▸ **What you should do**: Below are some records. Pull every line that contains the word "scroll".

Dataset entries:
*** Block opens ***

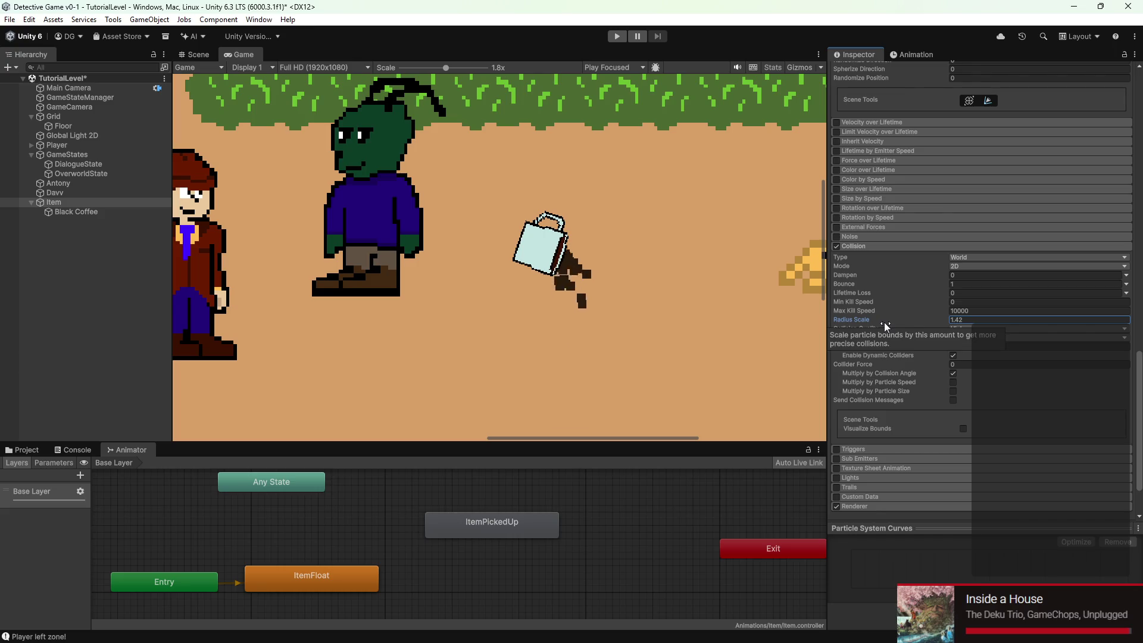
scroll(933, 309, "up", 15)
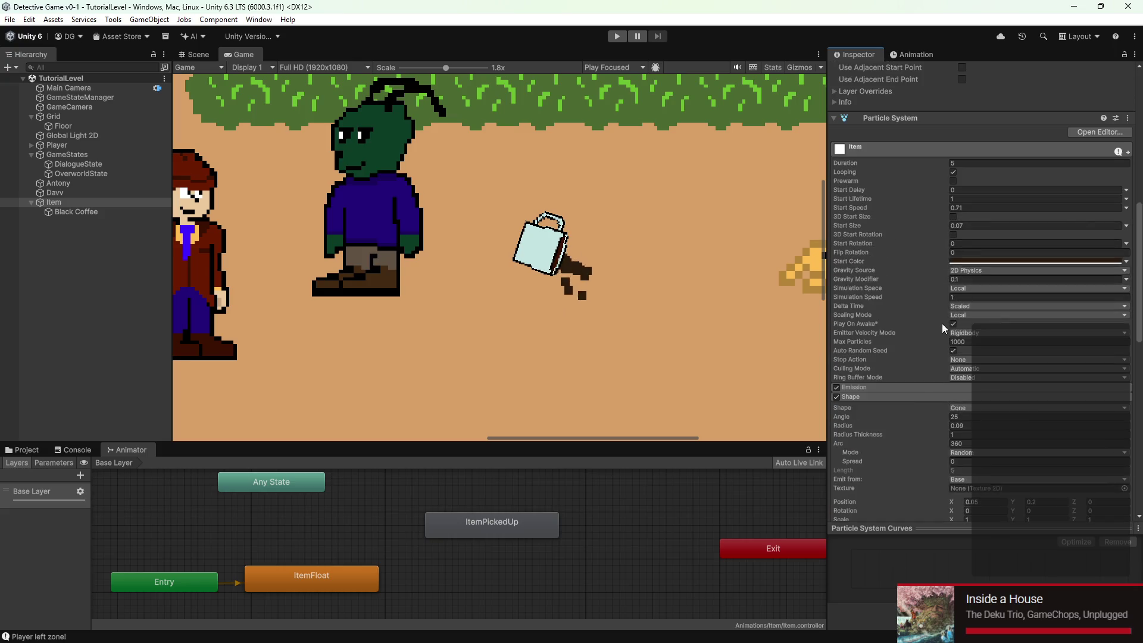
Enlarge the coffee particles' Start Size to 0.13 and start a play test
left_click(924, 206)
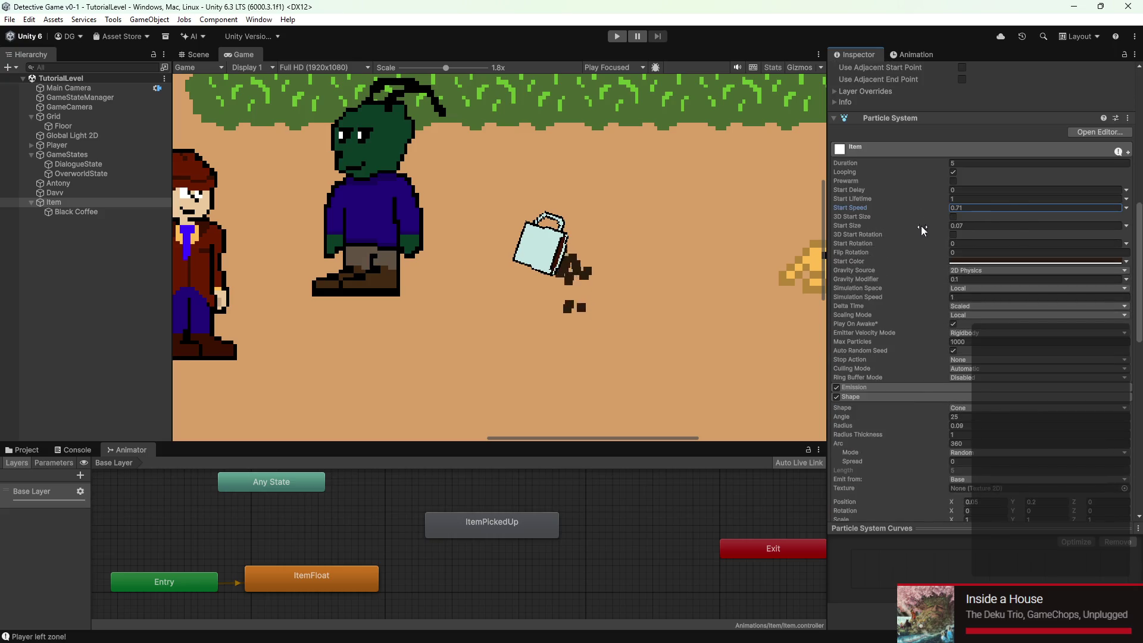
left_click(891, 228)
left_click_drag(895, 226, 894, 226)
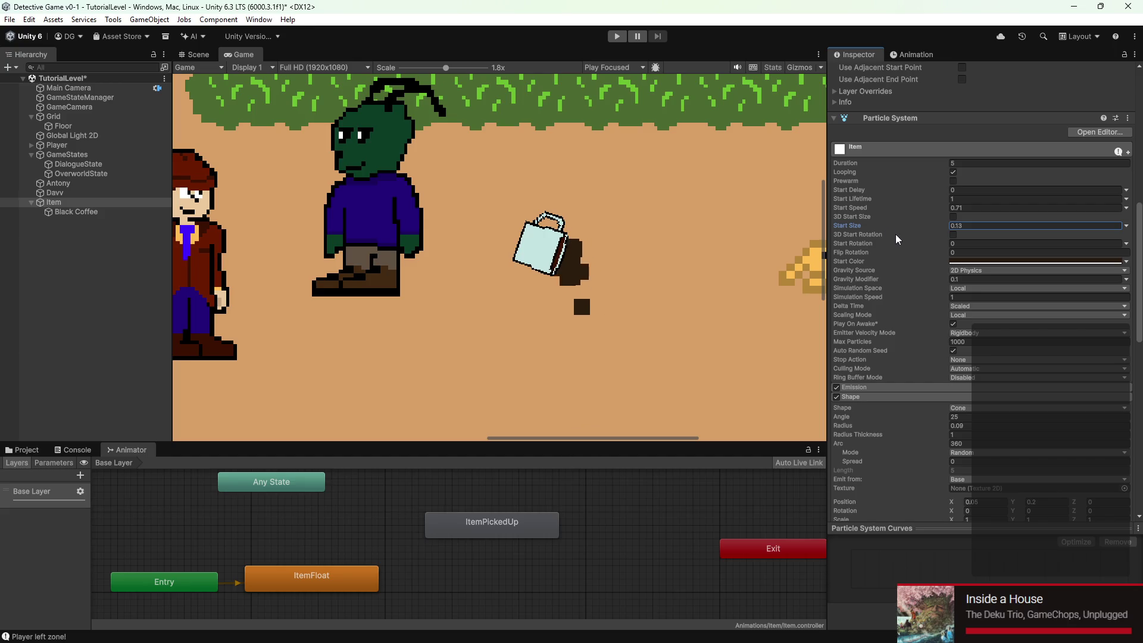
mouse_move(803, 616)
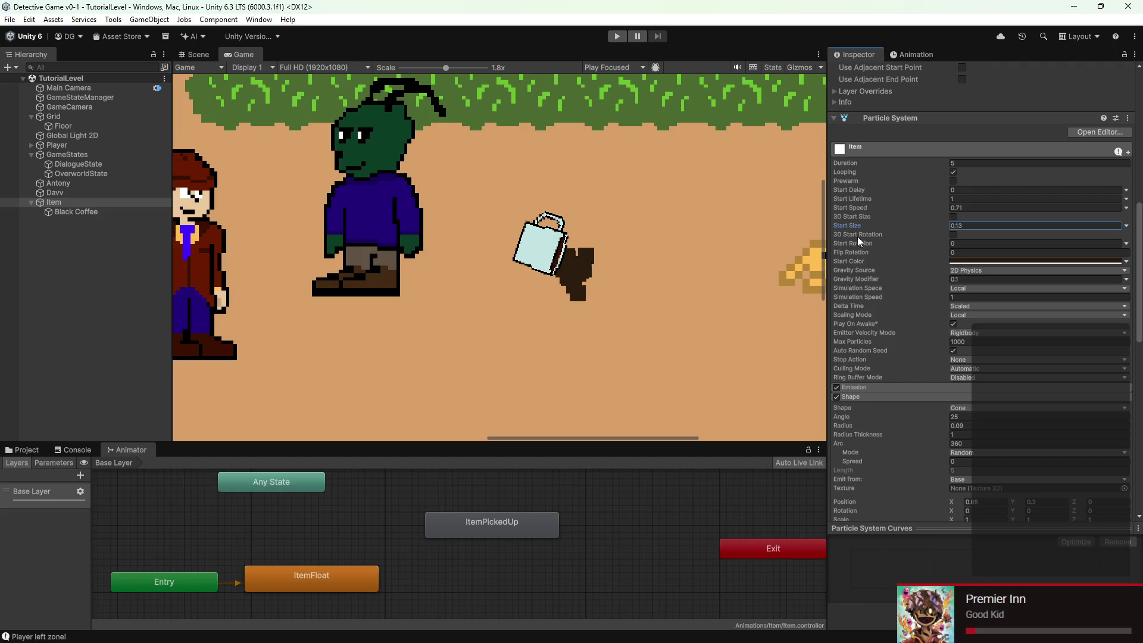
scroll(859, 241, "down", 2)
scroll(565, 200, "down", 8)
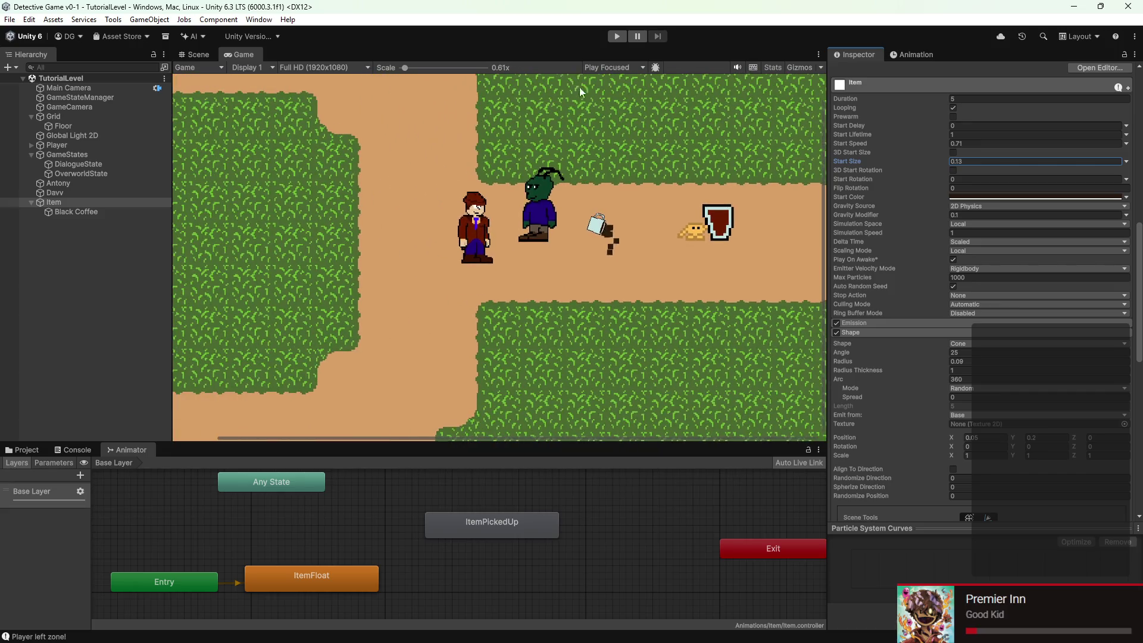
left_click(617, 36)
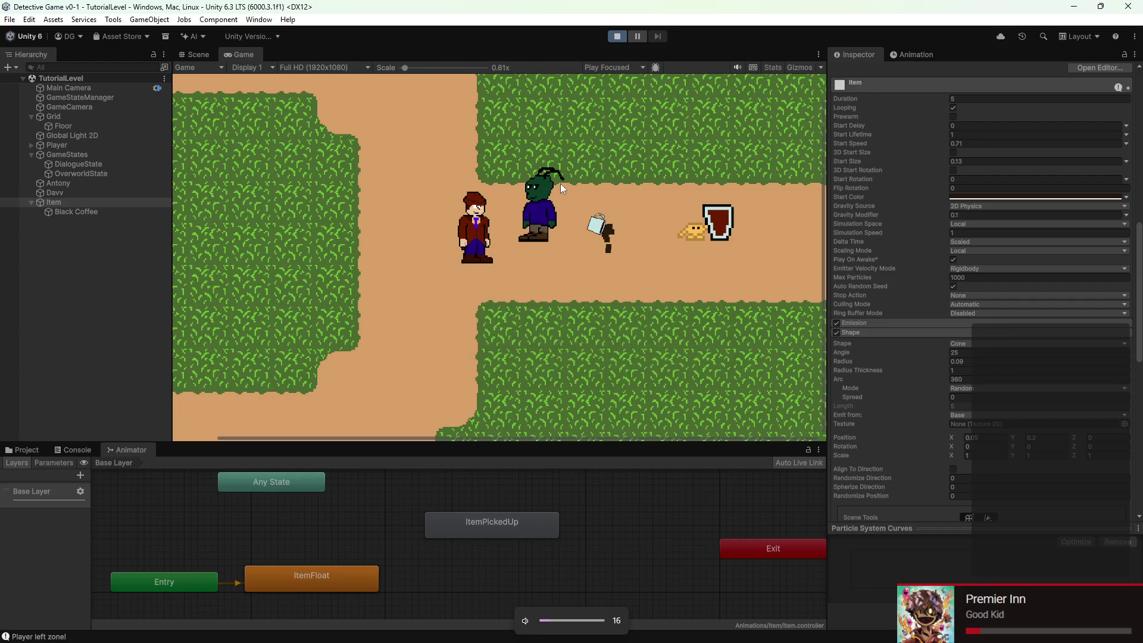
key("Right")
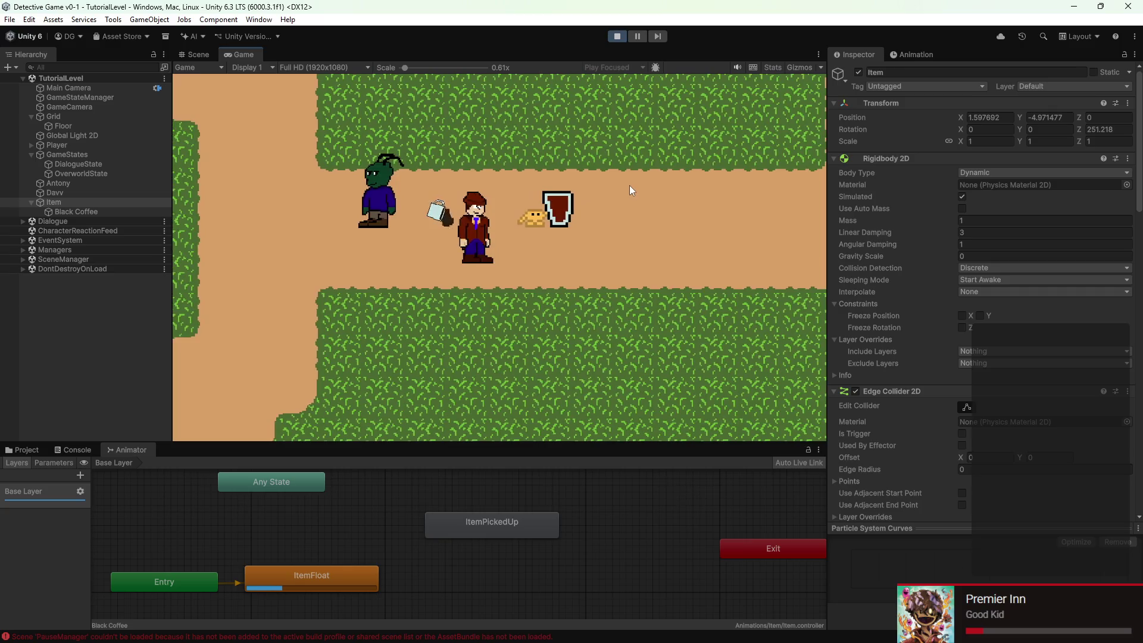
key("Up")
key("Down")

*** Block closes ***

▸ **Answer to the problem**:
scroll(933, 309, "up", 15)
scroll(859, 241, "down", 2)
scroll(565, 200, "down", 8)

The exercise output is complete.